President Bush is to be commended for reaching out to Moscow before his speech in a call to Russian President Vladimir Putin and his wish to work cooperatively with Russia.
Protracted Clinton-era negotiations with Russia revealed that Moscow is deeply suspicious of the impact of a U.S. missile defense on its nuclear forces, which are Russia's main claim to global status. But the Russians have left themselves an opening for a compromise to find a way forward, including the prospect of swapping deeper reductions in offensive nuclear forces for changes to the 1972 ABM treaty.
China is the biggest question. Beijing is modernizing its small arsenal of nuclear weapons.
Will a missile defense accelerate that process, increasing the direct risks to the United States from Beijing and, possibly, touching off an arms race in Asia?
Bush missile-defense plans could also further complicate the delicate relationship between China and Taiwan. China might also seek greater cooperation with Russia on nuclear-weapons-warhead and missile designs. A Chinese build-up could have ripple effects on the latest entrants to the nuclear club, China's regional longstanding rival, India, and Pakistan.
Mr. Bush's speech also revealed that missile-defense technology remains problematic. Even the Clinton administration's limited system failed two out of three tests and was not expected to be available until mid-decade, at the earliest.

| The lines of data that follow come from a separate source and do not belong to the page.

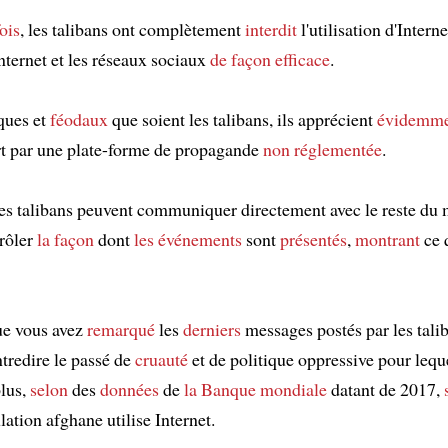
ois
, les talibans ont complètement
interdit
l'utilisation d'Interne
 Internet et les réseaux sociaux
de façon efficace
.
ques et
féodaux
que soient les talibans, ils apprécient
évidemm
rt par une plate-forme de propagande
non réglementée
.
les talibans peuvent communiquer directement avec le reste du 
rôler
la façon
dont
les événements
sont
présentés
,
montrant
ce 
que vous avez
remarqué
les
derniers
messages postés par les talib
tredire le passé de
cruauté
et de politique oppressive pour leque
plus,
selon
des
données
de
la Banque mondiale
datant de 2017,
ation afghane utilise Internet.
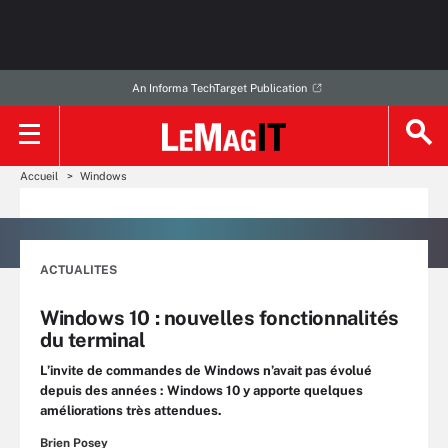
An Informa TechTarget Publication
Accueil
Windows
ACTUALITES
Windows 10 : nouvelles fonctionnalités
du terminal
L’invite de commandes de Windows n’avait pas évolué
depuis des années : Windows 10 y apporte quelques
améliorations très attendues.
Brien Posey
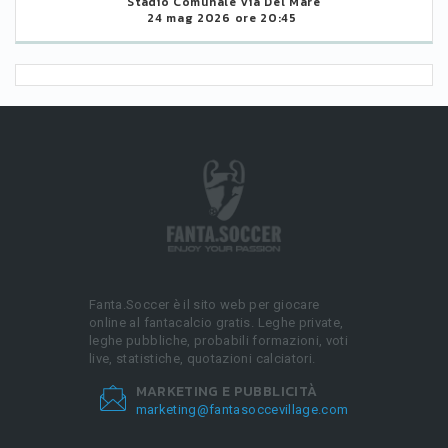
Stadio Comunale Via Del Mare
24 mag 2026 ore 20:45
Fanta.Soccer è il sito web per giocare
online al fantacalcio gratis. Leghe private,
leghe pubbliche, probabili formazioni, voti
live, statistiche, quotazioni calciatori.
MARKETING E PUBBLICITÀ
marketing@fantasoccevillage.com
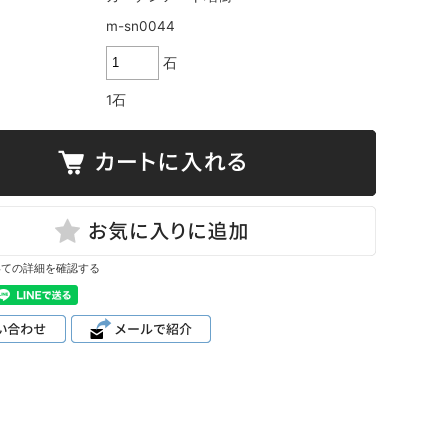
m-sn0044
石
1石
いての詳細を確認する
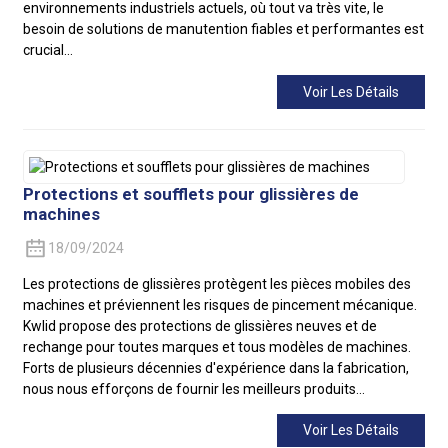
environnements industriels actuels, où tout va très vite, le
besoin de solutions de manutention fiables et performantes est
crucial…
Voir Les Détails
Protections et soufflets pour glissières de
machines
18/09/2024
Les protections de glissières protègent les pièces mobiles des
machines et préviennent les risques de pincement mécanique.
Kwlid propose des protections de glissières neuves et de
rechange pour toutes marques et tous modèles de machines.
Forts de plusieurs décennies d'expérience dans la fabrication,
nous nous efforçons de fournir les meilleurs produits…
Voir Les Détails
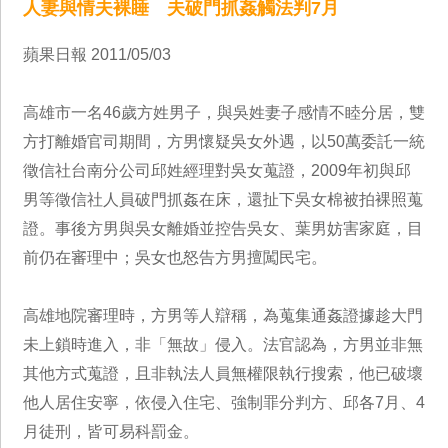
人妻與情夫裸睡 夫破門抓姦觸法判7月
蘋果日報 2011/05/03
高雄市一名46歲方姓男子，與吳姓妻子感情不睦分居，雙
方打離婚官司期間，方男懷疑吳女外遇，以50萬委託一統
徵信社台南分公司邱姓經理對吳女蒐證，2009年初與邱
男等徵信社人員破門抓姦在床，還扯下吳女棉被拍裸照蒐
證。事後方男與吳女離婚並控告吳女、葉男妨害家庭，目
前仍在審理中；吳女也怒告方男擅闖民宅。
高雄地院審理時，方男等人辯稱，為蒐集通姦證據趁大門
未上鎖時進入，非「無故」侵入。法官認為，方男並非無
其他方式蒐證，且非執法人員無權限執行搜索，他已破壞
他人居住安寧，依侵入住宅、強制罪分判方、邱各7月、4
月徒刑，皆可易科罰金。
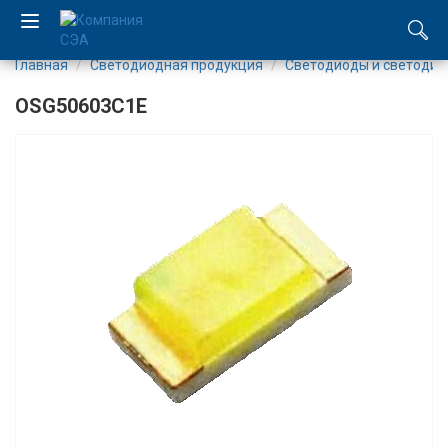
Главная
Светодиодная продукция
Светодиоды и светоди
EN
OSG50603C1E
UA
Компания
Каталог
Производство
Услуги
Новости
Вакансии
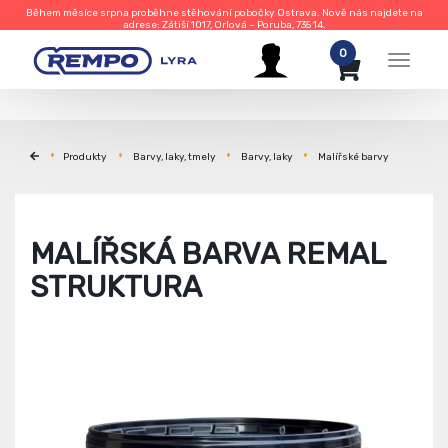
Během měsíce srpna proběhne stěhování pobočky Ostrava. Nově nás najdete na
adrese: Zátiší 1017, Orlová – Poruba, 735 14.
0
Menu
Produkty
Barvy, laky, tmely
Barvy, laky
Malířské barvy
MALÍŘSKÁ BARVA REMAL
STRUKTURA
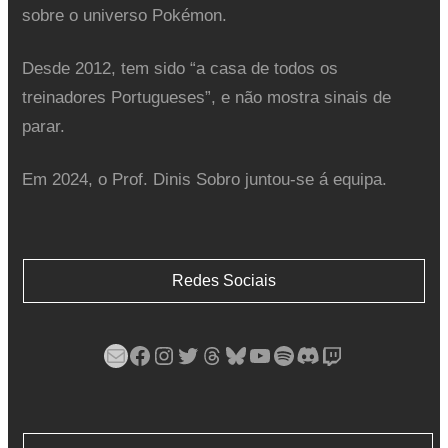
sobre o universo Pokémon.
Desde 2012, tem sido “a casa de todos os
treinadores Portugueses”, e não mostra sinais de
parar.
Em 2024, o Prof. Dinis Sobro juntou-se á equipa.
Redes Sociais
Mail
Facebook
Instagram
Twitter
Threads
Bluesky
YouTube
Spotify
Discord
Twitch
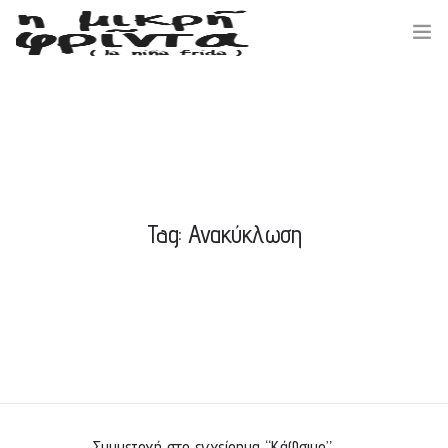
ΑΡΧΙΚΗ
ΣΧΕΤΙΚΑ ΜΕ ΕΜΑΣ
Tag: Ανακύκλωση
ΕΚΔΗΛΩΣΕΙΣ / ΝΕΑ
ΔΡΑΣΕΙΣ / ΕΘΕΛΟΝΤΕΣ
ΕΠΙΚΟΙΝΩΝΙΑ
Συμμετοχή στο εγχείρημα “ΚάΦσιμο”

Unfortunately, the White House's desire to avoid failure is juxtaposed with recent suggestions of deploying an interim system.
The logic is clear: Even a less effective interim system would be sufficient to unsettle the calculations of potential adversaries while satisfying the pro-missile-defense constituency inside the Republican Party before Mr. Bush's term is up.
No effective national missile defense can be contemplated without agreement from Washington's allies, whose territory would hold critical parts of a system.
As the administration fills in the big holes in Mr. Bush's speech, the question will be whether the proposed cure to address missile proliferation is worse than the disease. That means developing a comprehensive approach to countering arms proliferation, which should include:
A serious attempt to negotiate changes to the ABM treaty, not a rush to abrogate it.
Re-intensified diplomacy with North Korea, close cooperation with South Korea and Japan and talks with China.
A continued search for an offense-defense tradeoff as an incentive for Russia to swallow hard and accept missile defense.
Success on the Russia track is the key to assuaging European concerns.
Lee Feinstein, a resident fellow at the German Marshall Fund and visiting scholar at the Carnegie Endowment, was deputy head of the State Department's Policy Planning Staff during the Clinton administration.